GIELLM: Japanese General Information Extraction Large Language Model
Utilizing Mutual Reinforcement Effect
- URL: http://arxiv.org/abs/2311.06838v1
- Date: Sun, 12 Nov 2023 13:30:38 GMT
- Title: GIELLM: Japanese General Information Extraction Large Language Model
Utilizing Mutual Reinforcement Effect
- Authors: Chengguang Gan, Qinghao Zhang, Tatsunori Mori
- Abstract summary: We introduce the General Information Extraction Large Language Model (GIELLM)
It integrates text Classification, Sentiment Analysis, Named Entity Recognition, Relation Extraction, and Event Extraction using a uniform input-output schema.

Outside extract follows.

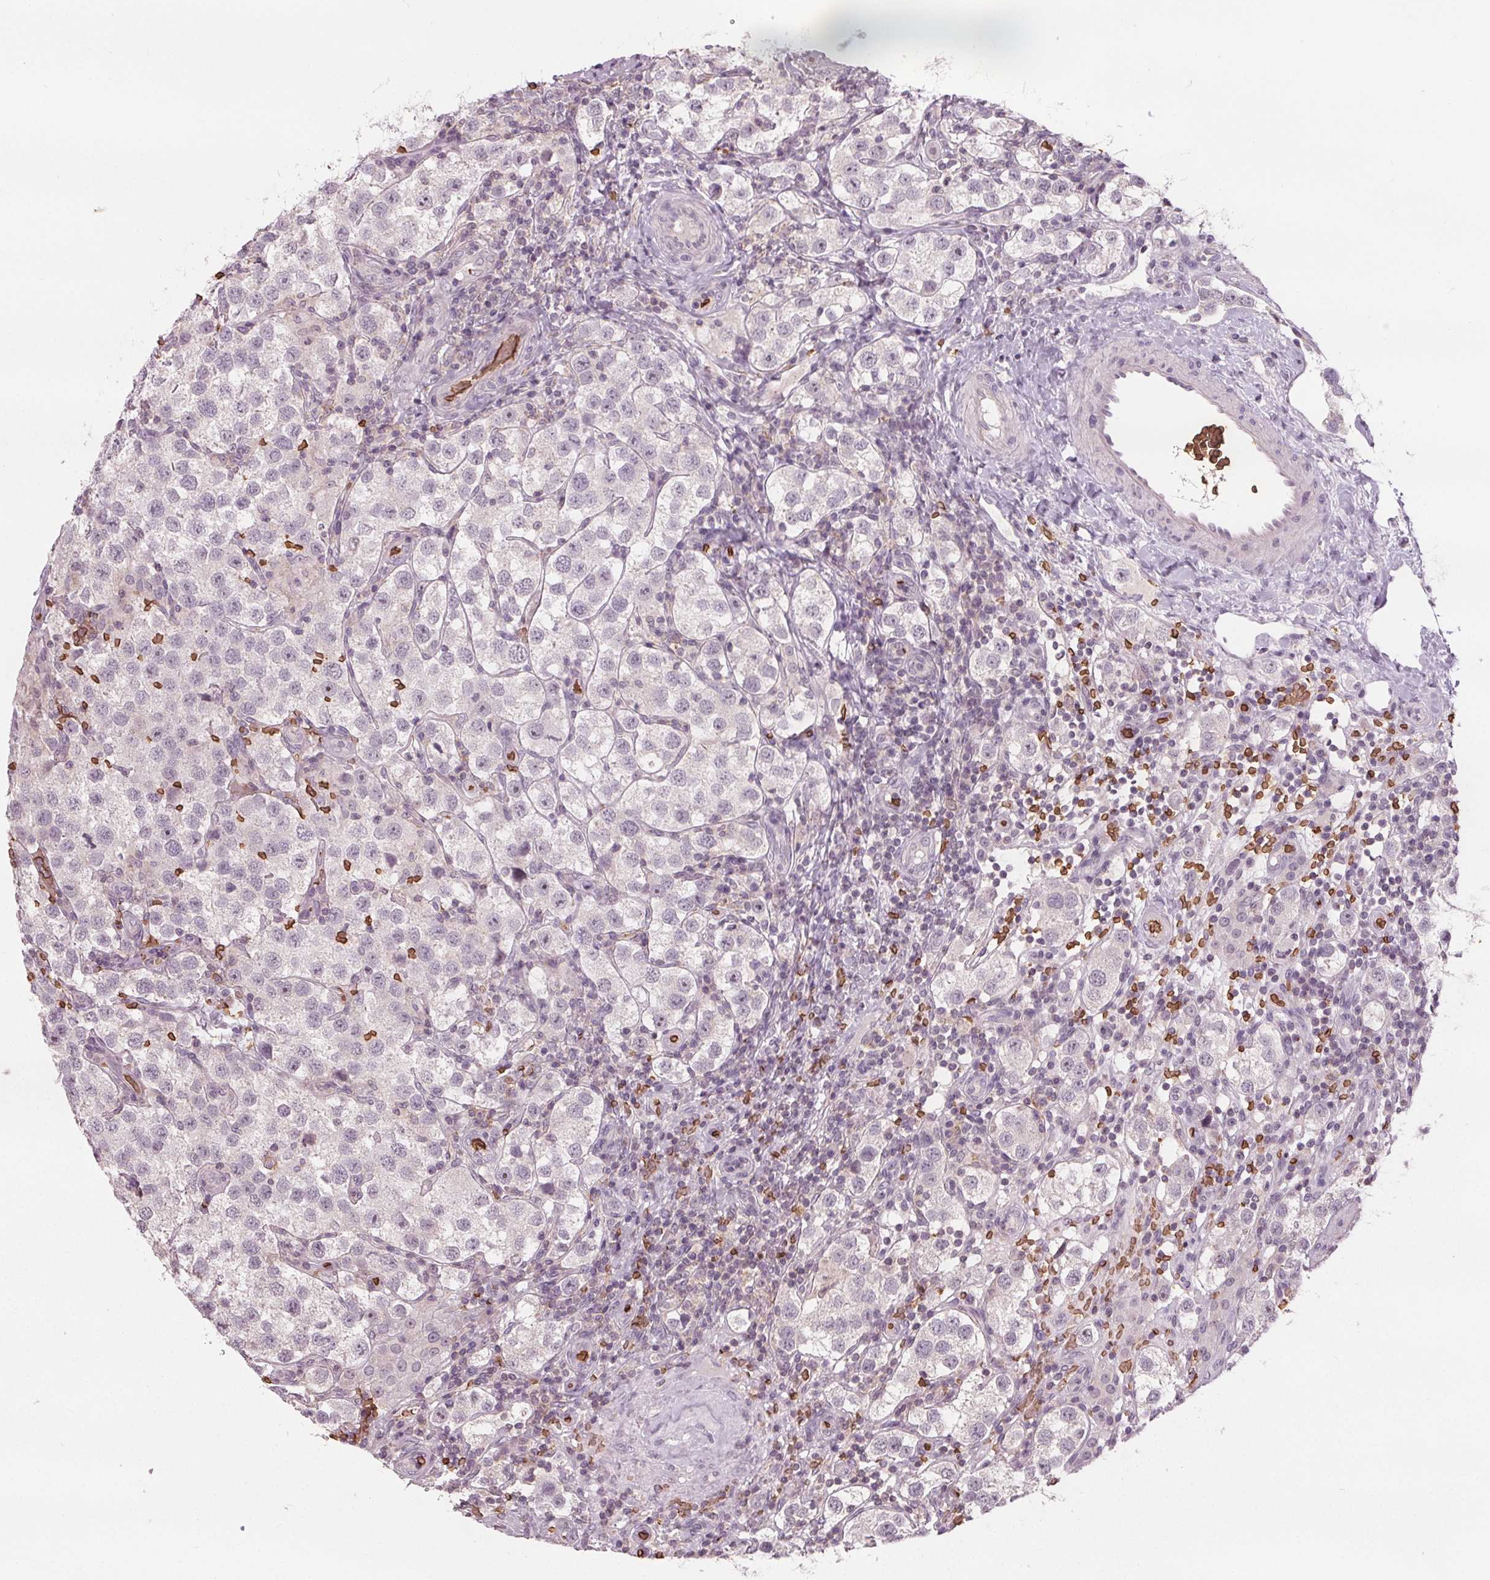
{"staining": {"intensity": "negative", "quantity": "none", "location": "none"}, "tissue": "testis cancer", "cell_type": "Tumor cells", "image_type": "cancer", "snomed": [{"axis": "morphology", "description": "Seminoma, NOS"}, {"axis": "topography", "description": "Testis"}], "caption": "The IHC image has no significant expression in tumor cells of testis cancer tissue. The staining was performed using DAB to visualize the protein expression in brown, while the nuclei were stained in blue with hematoxylin (Magnification: 20x).", "gene": "SLC4A1", "patient": {"sex": "male", "age": 37}}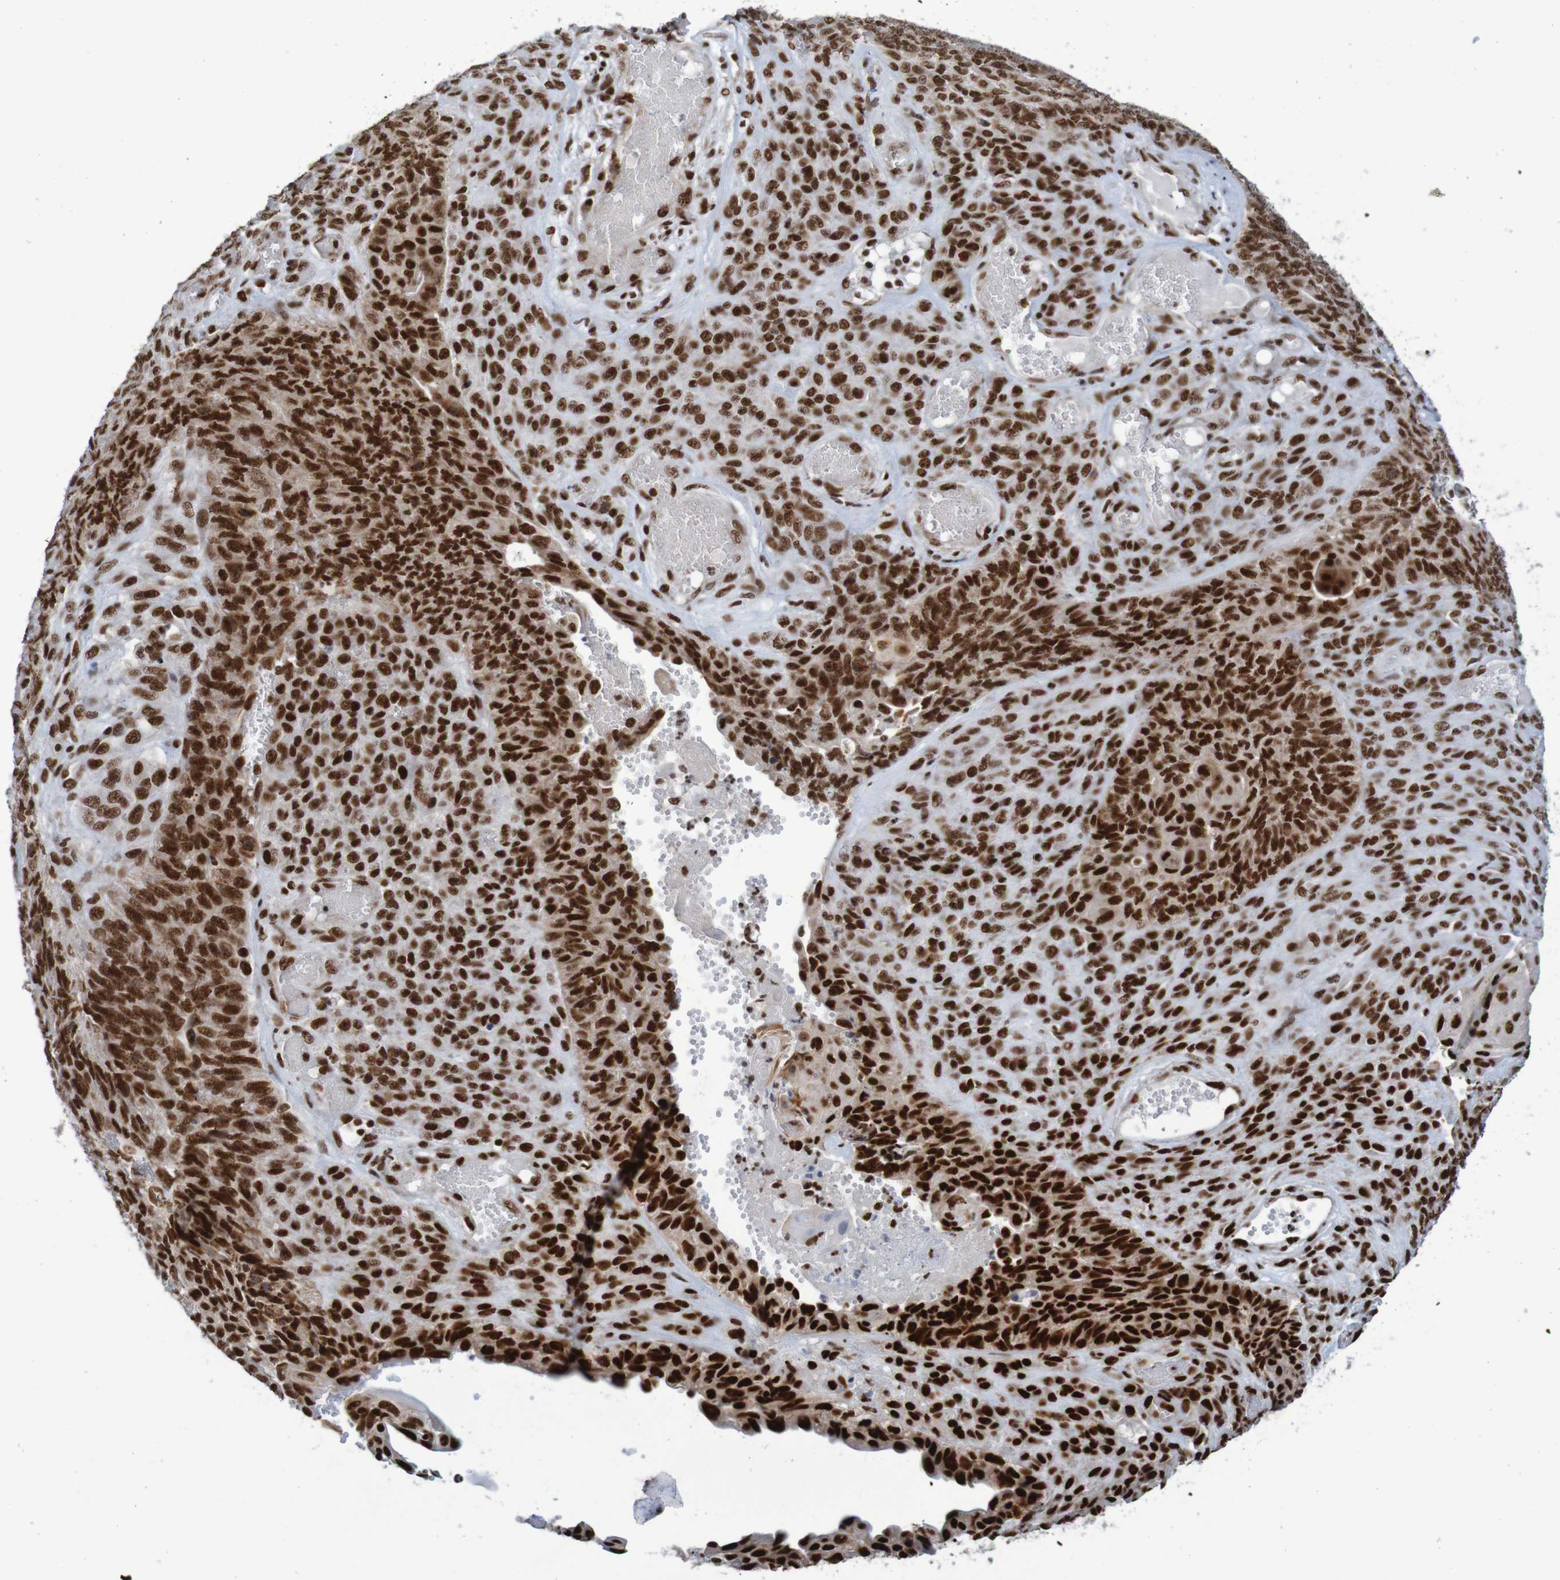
{"staining": {"intensity": "strong", "quantity": ">75%", "location": "nuclear"}, "tissue": "endometrial cancer", "cell_type": "Tumor cells", "image_type": "cancer", "snomed": [{"axis": "morphology", "description": "Adenocarcinoma, NOS"}, {"axis": "topography", "description": "Endometrium"}], "caption": "Immunohistochemistry (DAB) staining of human endometrial cancer displays strong nuclear protein expression in approximately >75% of tumor cells.", "gene": "THRAP3", "patient": {"sex": "female", "age": 32}}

This innovation marks the first instance of a model simultaneously handling such a diverse array of IE subtasks.
- Score: 0.0
- License: http://arxiv.org/licenses/nonexclusive-distrib/1.0/
- Abstract: Information Extraction (IE) stands as a cornerstone in natural language
processing, traditionally segmented into distinct sub-tasks. The advent of
Large Language Models (LLMs) heralds a paradigm shift, suggesting the
feasibility of a singular model addressing multiple IE subtasks. In this vein,
we introduce the General Information Extraction Large Language Model (GIELLM),
which integrates text Classification, Sentiment Analysis, Named Entity
Recognition, Relation Extraction, and Event Extraction using a uniform
input-output schema. This innovation marks the first instance of a model
simultaneously handling such a diverse array of IE subtasks. Notably, the
GIELLM leverages the Mutual Reinforcement Effect (MRE), enhancing performance
in integrated tasks compared to their isolated counterparts. Our experiments
demonstrate State-of-the-Art (SOTA) results in five out of six Japanese mixed
datasets, significantly surpassing GPT-3.5-Turbo. Further, an independent
evaluation using the novel Text Classification Relation and Event
Extraction(TCREE) dataset corroborates the synergistic advantages of MRE in
text and word classification. This breakthrough paves the way for most IE
subtasks to be subsumed under a singular LLM framework. Specialized fine-tune
task-specific models are no longer needed.